Text provided:
The diary entry reads "Analyze quickbooks. Mortgage files, and bank records. Spreadsheet." The quickbooks that are referred to in that diary entry are reports that were provided to Tax Compliance Officer Sharil Yonan during the audit of MICHAEL GALLOWAY'S tax returns. Specifically, those reports were:

1. "Catholic Online, General Ledger, January - December 2003" which has a print date of January 10, 2007 and consist of 120 pages (Bates 8356 - 8475).

2. "Catholic Online, Profit & Loss Detail, January - December 2003" which has a print date of January 13, 2007 and consists of 124 pages (Bates 8481 - 8605).
(Id. at 11.)

The court pauses to note that it finds the conducting of this aspect of the IRS investigation, as well as the explanations for the way in which it was carried out, to be somewhat odd. Indeed, Agent Applegate appears to acknowledge that some of the actions taken by him were out of the ordinary. (Doc. No. 69-4 at 5.) However, as noted above, no evidentiary hearing was requested in connection with the pending motion and no credibility determinations are being made in ruling on it.

II. Analysis

As noted, defendant Galloway moves to suppress from admission into evidence the tax records received from CPA Livsey by IRS agents, arguing that 26 U.S.C. § 7609 and the Code of Professional Conduct for CPA's conferred upon him a reasonable expectation of privacy in the documents he had provided to his accountant, Livsey. (Doc. No. 67 at 6-7.) Alternatively, defendant Galloway argues the court should exercise its equitable powers to exclude from evidence at trial the business records that the government obtained due to the failure to comply with the requirements of 26 U.S.C. §§ 7603 and 7609. (Id. at 11.) Below, the court will address each of these arguments.

Data excerpt:

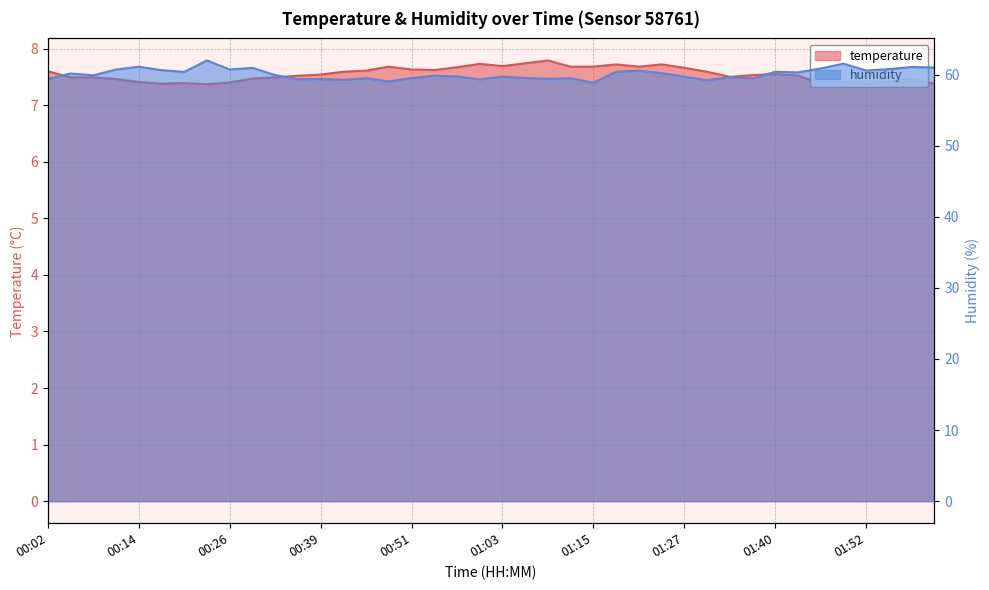

At 01:46, list the series in order from largest to smallest.

humidity, temperature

Check your understanding:
1/ Reproduce the court opinion excerpt verbatim from "The diary entry" to "8481 - 8605).".
2/ Name every individual person the court opinion excerpt mentions by name.
3/ According to the court opinion excerpt, what print date appears on the "Catholic Online, Profit & Loss Detail, January - December 2003" report?
The listing is not needed for any of this work.

Problem solutions:
1/
The diary entry reads "Analyze quickbooks. Mortgage files, and bank records. Spreadsheet." The quickbooks that are referred to in that diary entry are reports that were provided to Tax Compliance Officer Sharil Yonan during the audit of MICHAEL GALLOWAY'S tax returns. Specifically, those reports were:

1. "Catholic Online, General Ledger, January - December 2003" which has a print date of January 10, 2007 and consist of 120 pages (Bates 8356 - 8475).

2. "Catholic Online, Profit & Loss Detail, January - December 2003" which has a print date of January 13, 2007 and consists of 124 pages (Bates 8481 - 8605).

2/
Sharil Yonan
Michael Galloway
Agent Applegate
Livsey

3/ January 13, 2007